**TEXTO PARA ANÁLISE**
◇ ◇ ◇

Principais dúvidas no chat sobre implementação da Lei Geral das MPE
O bate-papo foi realizado na quarta-feira (19) e abordou a implantação da Lei Geral das Micro e Pequenas Empresas. Os participantes puderam esclarecer as dúvidas com o auxílio do consultor e gerente de Desenvolvimento Territorial (UDT) do Sebrae, André Spínola.
Confira os principais assuntos do chat:
■ Principais pontos da implementação
A Lei Geral é muito ampla. Para os próximos anos, o foco do trabalho de implementação da Lei é dividido em quatro pontos:
i) Uso do Poder de Compra (compras governamentais);
ii) Desburocratização (ações para facilitar a abertura de novos negócios, por exemplo);
iii) Fomento ao Empreendedor Individual (formalização);
iv) Agente de Desenvolvimento.
■ Existe algum município que já aplica esses pontos?
Existem boas experiências pelo País. Entretanto, às vezes de forma dispersa ou isolada. Como exemplo, temos um município que fomenta o uso do poder de compra, mas não apresenta políticas de desburocratização. A ideia é fomentarmos os quatro pontos de forma sistêmica. A partir do próximo ano, o Sebrae irá dispor de um sistema que irá monitorar esses pontos
■ Dicas para implementação
Para tirar a Lei do papel é fundamental que os gestores públicos, a partir do prefeito, tomem providencias. São questões operacionais. Exemplo: se a licitação é de até R$ 80.000,00, só permitir que pequenas empresas participem, fazendo, é claro, uma divulgação local. Um outro exemplo interessante é não cobrar taxas do Empreendedor Individual e liberar alvarás provisórios para atividades de baixo risco.

◇ ◇ ◇

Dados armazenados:
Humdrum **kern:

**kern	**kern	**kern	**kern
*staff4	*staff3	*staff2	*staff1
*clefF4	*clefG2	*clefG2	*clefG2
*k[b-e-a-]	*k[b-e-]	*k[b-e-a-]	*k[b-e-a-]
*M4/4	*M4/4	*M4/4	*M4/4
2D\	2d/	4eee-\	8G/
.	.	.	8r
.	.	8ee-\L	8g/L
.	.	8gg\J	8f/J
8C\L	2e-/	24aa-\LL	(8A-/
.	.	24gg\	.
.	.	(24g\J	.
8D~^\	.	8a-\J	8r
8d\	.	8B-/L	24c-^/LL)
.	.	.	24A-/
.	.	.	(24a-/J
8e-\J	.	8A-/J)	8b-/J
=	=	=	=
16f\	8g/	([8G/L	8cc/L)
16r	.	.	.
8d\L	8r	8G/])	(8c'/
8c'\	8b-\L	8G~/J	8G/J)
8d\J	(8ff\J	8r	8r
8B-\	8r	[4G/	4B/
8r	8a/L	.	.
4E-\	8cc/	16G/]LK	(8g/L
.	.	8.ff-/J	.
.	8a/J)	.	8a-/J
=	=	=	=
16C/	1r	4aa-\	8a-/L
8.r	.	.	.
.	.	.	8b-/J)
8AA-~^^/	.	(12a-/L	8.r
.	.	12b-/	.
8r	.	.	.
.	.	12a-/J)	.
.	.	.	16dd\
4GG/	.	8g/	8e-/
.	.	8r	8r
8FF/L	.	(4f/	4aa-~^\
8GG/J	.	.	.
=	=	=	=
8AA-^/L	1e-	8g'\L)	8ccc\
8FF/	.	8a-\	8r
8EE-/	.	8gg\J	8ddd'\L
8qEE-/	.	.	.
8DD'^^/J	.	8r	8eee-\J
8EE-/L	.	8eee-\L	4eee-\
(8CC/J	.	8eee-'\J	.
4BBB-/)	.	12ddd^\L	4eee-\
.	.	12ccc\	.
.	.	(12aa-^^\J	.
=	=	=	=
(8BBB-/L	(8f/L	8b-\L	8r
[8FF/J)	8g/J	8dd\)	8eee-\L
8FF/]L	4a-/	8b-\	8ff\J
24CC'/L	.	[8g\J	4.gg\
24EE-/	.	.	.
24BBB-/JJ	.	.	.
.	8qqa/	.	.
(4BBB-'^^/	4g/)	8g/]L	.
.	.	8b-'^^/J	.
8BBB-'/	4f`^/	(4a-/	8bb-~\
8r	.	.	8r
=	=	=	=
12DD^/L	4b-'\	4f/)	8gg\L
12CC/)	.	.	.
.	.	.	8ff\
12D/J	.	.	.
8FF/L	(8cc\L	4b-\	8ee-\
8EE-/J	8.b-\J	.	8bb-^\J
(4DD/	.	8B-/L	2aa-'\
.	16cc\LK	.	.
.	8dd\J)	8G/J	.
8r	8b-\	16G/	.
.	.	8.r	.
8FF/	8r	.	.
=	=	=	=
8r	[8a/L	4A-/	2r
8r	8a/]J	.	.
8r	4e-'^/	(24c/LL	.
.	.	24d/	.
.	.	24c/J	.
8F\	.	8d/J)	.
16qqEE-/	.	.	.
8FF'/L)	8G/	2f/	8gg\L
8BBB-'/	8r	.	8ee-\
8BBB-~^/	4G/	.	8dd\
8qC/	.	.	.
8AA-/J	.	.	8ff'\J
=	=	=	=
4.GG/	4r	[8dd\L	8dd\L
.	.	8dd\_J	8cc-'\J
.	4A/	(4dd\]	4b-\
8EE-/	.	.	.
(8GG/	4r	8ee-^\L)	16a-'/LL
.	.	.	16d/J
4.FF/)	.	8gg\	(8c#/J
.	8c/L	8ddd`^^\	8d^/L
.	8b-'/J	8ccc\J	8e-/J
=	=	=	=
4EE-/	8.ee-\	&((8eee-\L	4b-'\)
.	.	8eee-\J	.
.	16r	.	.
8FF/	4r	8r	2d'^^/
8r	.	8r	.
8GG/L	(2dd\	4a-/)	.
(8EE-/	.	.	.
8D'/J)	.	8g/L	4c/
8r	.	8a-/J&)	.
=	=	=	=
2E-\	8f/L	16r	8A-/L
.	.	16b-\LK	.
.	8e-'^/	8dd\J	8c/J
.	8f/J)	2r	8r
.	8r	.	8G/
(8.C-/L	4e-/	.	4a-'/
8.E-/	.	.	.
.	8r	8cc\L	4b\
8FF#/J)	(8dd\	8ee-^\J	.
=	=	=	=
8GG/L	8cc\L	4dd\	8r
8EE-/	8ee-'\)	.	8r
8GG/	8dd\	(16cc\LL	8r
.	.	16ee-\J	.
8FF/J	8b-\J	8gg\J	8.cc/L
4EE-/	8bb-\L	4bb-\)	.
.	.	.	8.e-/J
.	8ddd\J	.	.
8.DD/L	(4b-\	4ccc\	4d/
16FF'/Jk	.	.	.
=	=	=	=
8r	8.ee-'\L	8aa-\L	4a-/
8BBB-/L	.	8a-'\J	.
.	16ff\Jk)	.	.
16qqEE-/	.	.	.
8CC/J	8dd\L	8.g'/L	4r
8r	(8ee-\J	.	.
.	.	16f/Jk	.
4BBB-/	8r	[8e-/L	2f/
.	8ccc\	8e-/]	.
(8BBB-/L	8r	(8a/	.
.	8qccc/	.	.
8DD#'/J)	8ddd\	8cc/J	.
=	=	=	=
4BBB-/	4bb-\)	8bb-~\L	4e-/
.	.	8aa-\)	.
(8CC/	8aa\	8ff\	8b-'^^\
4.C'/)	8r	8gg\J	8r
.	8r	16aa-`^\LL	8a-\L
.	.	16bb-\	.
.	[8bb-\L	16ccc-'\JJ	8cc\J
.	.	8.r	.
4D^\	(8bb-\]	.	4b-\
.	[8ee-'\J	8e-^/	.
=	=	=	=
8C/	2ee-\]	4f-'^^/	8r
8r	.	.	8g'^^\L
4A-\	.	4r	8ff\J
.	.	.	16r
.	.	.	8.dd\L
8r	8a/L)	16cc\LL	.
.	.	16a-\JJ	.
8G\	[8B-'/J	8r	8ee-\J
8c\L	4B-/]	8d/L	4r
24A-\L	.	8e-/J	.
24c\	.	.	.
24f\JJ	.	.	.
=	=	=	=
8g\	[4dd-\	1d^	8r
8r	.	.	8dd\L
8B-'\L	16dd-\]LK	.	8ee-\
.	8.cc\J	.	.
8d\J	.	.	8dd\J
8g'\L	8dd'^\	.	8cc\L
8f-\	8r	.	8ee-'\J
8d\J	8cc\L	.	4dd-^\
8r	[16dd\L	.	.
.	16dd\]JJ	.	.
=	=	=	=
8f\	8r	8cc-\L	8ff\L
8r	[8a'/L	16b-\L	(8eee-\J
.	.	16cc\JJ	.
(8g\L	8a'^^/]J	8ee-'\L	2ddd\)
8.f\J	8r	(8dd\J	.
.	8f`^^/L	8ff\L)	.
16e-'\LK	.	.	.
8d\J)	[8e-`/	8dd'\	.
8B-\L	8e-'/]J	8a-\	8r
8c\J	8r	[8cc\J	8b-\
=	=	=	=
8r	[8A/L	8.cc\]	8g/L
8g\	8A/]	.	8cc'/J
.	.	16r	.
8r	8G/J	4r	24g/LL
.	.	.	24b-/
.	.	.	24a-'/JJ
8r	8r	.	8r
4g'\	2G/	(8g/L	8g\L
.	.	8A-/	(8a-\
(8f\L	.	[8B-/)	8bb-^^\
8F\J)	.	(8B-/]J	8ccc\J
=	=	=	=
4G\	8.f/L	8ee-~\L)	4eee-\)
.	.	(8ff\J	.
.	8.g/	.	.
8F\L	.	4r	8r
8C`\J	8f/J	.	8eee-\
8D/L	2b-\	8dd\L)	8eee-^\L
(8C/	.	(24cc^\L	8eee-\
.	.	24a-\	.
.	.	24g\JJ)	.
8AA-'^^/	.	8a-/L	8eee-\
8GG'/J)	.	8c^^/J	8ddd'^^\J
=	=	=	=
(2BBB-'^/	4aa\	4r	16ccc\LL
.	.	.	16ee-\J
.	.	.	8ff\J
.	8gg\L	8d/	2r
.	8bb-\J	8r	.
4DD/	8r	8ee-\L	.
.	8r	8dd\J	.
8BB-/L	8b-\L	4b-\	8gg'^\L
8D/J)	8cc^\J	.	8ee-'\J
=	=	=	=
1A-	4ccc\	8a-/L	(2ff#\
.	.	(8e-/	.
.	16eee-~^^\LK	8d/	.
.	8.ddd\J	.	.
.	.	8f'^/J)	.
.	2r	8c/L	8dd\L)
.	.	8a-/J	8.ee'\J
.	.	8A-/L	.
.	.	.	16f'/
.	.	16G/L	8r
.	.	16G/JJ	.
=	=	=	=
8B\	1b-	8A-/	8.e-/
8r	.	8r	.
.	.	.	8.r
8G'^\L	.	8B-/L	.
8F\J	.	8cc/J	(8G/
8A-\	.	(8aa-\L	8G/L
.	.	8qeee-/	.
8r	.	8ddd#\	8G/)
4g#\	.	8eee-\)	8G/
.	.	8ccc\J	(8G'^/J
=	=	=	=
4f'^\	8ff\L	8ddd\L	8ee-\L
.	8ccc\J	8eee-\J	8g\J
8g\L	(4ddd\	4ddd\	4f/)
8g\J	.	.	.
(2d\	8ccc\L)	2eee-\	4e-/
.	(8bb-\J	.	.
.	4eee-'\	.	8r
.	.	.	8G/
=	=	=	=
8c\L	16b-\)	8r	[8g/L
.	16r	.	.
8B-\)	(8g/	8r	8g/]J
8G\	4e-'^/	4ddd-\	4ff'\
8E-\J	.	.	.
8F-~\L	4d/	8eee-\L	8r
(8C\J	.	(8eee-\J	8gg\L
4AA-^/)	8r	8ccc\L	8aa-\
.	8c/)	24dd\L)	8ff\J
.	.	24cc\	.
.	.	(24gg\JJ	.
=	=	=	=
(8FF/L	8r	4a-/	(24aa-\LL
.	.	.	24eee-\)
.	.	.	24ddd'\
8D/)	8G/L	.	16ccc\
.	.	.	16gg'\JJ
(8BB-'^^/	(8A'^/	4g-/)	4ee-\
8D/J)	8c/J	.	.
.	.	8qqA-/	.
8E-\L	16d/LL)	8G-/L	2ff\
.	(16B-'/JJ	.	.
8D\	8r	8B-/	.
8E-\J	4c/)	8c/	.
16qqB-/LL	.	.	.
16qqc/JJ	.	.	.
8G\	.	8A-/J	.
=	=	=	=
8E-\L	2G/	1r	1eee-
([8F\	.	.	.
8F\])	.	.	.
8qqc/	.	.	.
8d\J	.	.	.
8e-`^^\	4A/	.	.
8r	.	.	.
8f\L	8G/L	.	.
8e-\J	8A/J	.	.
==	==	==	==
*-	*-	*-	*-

◇ ◇ ◇

No texto sobre a implementação da Lei Geral das MPE, até que valor de licitação se sugere permitir a participação apenas de pequenas empresas? As linhas não têm nenhum papel nesta atividade.

**RESPOSTA**
Até R$ 80.000,00.